### WRITTEN TASK
Below are the entries; determine how many of their lines contain the string "begin" and give that figure alone.

[Source texts of formatted documents]
^^^^^^^^

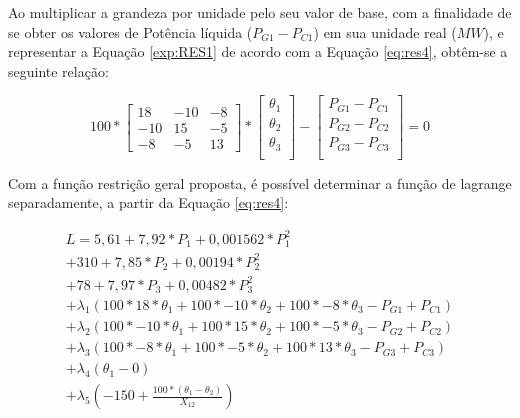  	Ao multiplicar a grandeza por unidade pelo seu valor de base, com a finalidade de se obter os valores de Potência líquida ($P_{G1} - P_{C1}$) em sua unidade real ($MW$), e representar a Equação \ref{exp:RES1} de acordo com a Equação \ref{eq:res4}, obtêm-se a seguinte relação:
 	
 	\begin{equation}
		100*\begin{bmatrix}
       18 & -10 & -8 \\
       -10 & 15 & -5 \\
       -8 & -5 & 13\end{bmatrix} * 
       \begin{bmatrix}
       	\theta{_1} \\
       	\theta{_2} \\
       	\theta{_3} \\
       \end{bmatrix} - 
       \begin{bmatrix}
       	P_{G1} - P_{C1} \\
       	P_{G2} - P_{C2} \\
       	P_{G3} - P_{C3} \\
       \end{bmatrix} = 0
       \label{exp:RES2}
	\end{equation}
	
	Com a função restrição geral proposta, é possível determinar a função de lagrange separadamente, a partir da Equação \ref{eq:res4}:
	
	\begin{align}
		L =  5,61 + 7,92*P_1 + 0,001562*P_1^2 \label{lag1}\\
		+ 310 + 7,85*P_2 + 0,00194*P_2^2
			\label{lag2}\\ 
		+ 78 + 7,97*P_3 + 0,00482*P_3^2 
			\label{lag3}\\
		+ \lambda{_1}(100*18*\theta{_1} + 100*-10*\theta{_2} + 100*-8*\theta{_3} - P_{G1} + P_{C1})
			\label{lag4}\\
		+ \lambda{_2}(100*-10*\theta{_1} + 100*15*\theta{_2} + 100*-5*\theta{_3} - P_{G2} + P_{C2})
			\label{lag5}\\
		+ \lambda{_3}(100*-8*\theta{_1} + 100*-5*\theta{_2} + 100*13*\theta{_3} - P_{G3} + P_{C3})
			\label{lag6}\\
		+ \lambda{_4}(\theta{_1} - 0)
			\label{lag7}\\
		+ \lambda{_5}(-150 + \frac{100*(\theta{_1} - \theta{_2})}{X_{12}}) \label{lag8}
		\end{align}
		
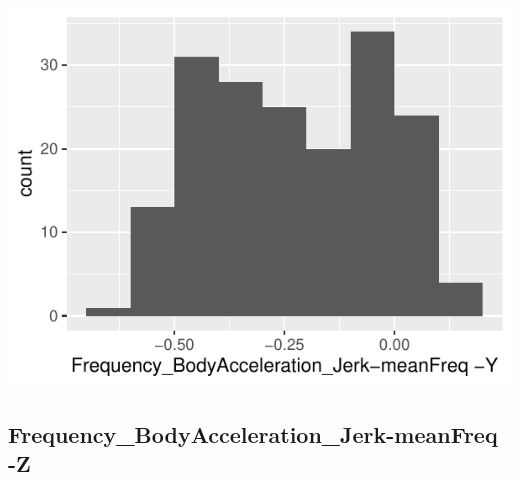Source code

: \documentclass[
]{article}
\begin{document}
\begin{minipage}{0.25 \textwidth}

\includegraphics{codebook_tidydatasub_files/figure-latex/Var-59-Frequency-BodyAcceleration-Jerk-meanFreq--Y-1.pdf}

\end{minipage}

\noindent\makebox[\linewidth]{\rule{\textwidth}{0.4pt}}

\hypertarget{frequency_bodyacceleration_jerk-meanfreq--z}{%
\subsection{Frequency\_BodyAcceleration\_Jerk-meanFreq
-Z}\label{frequency_bodyacceleration_jerk-meanfreq--z}}
\end{document}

^^^^^^^^

### SOLUTION TO THIS EXERCISE
7